Смирнов пересмотрел все альбомы, больше ни на одной фотографии Ляли не оказалось. Похоже, Марина права: Константин и эта девушка встречались редко. Случайный снимок…
Он поблагодарил сестру Марченко за время, которое она ему уделила, и полезную беседу.
– Поеду-ка я в театр, - сказал, прощаясь.
– Еще раз поговорю с коллегами Кости.
Спускался Смирнов по лестнице, не чуя под собой ног. Неужели удача? Крошечная, хрупкая зацепка, за которую потянется вожделенная ниточка?! Хотелось надеяться.
На улице пригревало сквозь облачную завесу скупое мартовское солнышко. Дети во дворе возились в луже, поднимая брызги. Облезлая дворняга разлеглась на подсохшем асфальте.
Сыщик завел машину, осторожно объехал собаку и свернул на шоссе. Через час, настоявшись в пробках, он добрался до здания «Неоглобуса».
В театральном фойе стояла гулкая тишина, на стене висел портрет Марченко в траурной рамке. Седая старушка в меховой телогрейке поливала на площадке у лестницы цветы.

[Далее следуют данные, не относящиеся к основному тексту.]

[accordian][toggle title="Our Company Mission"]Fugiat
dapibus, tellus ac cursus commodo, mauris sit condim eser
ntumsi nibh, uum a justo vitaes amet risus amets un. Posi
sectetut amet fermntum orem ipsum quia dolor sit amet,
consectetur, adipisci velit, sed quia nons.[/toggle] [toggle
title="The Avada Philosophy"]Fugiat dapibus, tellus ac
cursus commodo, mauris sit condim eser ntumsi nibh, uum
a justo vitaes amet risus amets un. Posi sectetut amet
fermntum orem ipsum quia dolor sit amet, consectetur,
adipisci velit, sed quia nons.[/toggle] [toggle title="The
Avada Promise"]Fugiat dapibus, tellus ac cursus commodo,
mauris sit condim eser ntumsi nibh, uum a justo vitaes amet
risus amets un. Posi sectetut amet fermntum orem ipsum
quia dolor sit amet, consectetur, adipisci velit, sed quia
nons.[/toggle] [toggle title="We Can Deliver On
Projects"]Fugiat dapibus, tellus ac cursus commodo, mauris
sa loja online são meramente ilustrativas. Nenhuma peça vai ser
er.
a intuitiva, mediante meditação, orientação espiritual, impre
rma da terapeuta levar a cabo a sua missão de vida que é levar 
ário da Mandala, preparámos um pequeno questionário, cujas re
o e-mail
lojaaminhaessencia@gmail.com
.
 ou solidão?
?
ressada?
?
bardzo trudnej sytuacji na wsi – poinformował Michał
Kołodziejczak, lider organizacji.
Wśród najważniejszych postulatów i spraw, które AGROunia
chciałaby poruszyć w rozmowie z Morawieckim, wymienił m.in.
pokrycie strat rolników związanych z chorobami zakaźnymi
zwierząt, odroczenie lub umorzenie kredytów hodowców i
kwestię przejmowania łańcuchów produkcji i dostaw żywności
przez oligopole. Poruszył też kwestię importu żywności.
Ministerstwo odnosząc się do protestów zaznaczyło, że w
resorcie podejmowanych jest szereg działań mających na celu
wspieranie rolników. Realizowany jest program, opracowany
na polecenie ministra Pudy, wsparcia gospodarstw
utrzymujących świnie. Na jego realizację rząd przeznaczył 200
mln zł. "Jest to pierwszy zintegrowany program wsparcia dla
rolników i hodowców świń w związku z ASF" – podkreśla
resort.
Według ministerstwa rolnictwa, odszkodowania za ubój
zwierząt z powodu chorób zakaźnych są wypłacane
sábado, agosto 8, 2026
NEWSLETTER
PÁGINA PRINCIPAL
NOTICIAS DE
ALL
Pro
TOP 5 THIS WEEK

– Вам кого, молодой человек?
– смерила она сыщика придирчивым взглядом.
– Спектакля сегодня не будет.
– А репетиция?
– Уже закончилась. Все разошлись.
По лестнице с громким топотом спустились два парня. Смирнову сегодня невероятно везло - это были Гиви и Саша.
– Ребята!
– обрадовался он.
– Вы меня помните?
Все трое отправились в кафетерий рядом с театром, где подавали кофе и свежие горячие пончики, обильно посыпанные сахарной пудрой. Пока молодые люди жевали, Всеслав показал им фото Кости с девушкой.
– Подскажете, кто такая?
Саша сразу отрицательно покачал головой, а Гиви присмотрелся.
– Кажется, это я их щелкнул! Ну да, точно. Девушка очень красивая, настоящая горная газель! С такими глазищами… у-уу! Я познакомиться хотел, Костя мне ее представил. Лейла, кажется. Она тоже артисткой мечтала стать, не получилось. Теперь работает медсестрой.
– Они с Костей встречались?
– Не-е-еет… любви у них не было, обычная дружба, по-моему. Он ее иногда на спектакли приглашал по старой памяти.
– Когда вы видели Лейлу последний раз?
Гиви нахмурил высокий, обрамленный жесткими черными волосами лоб.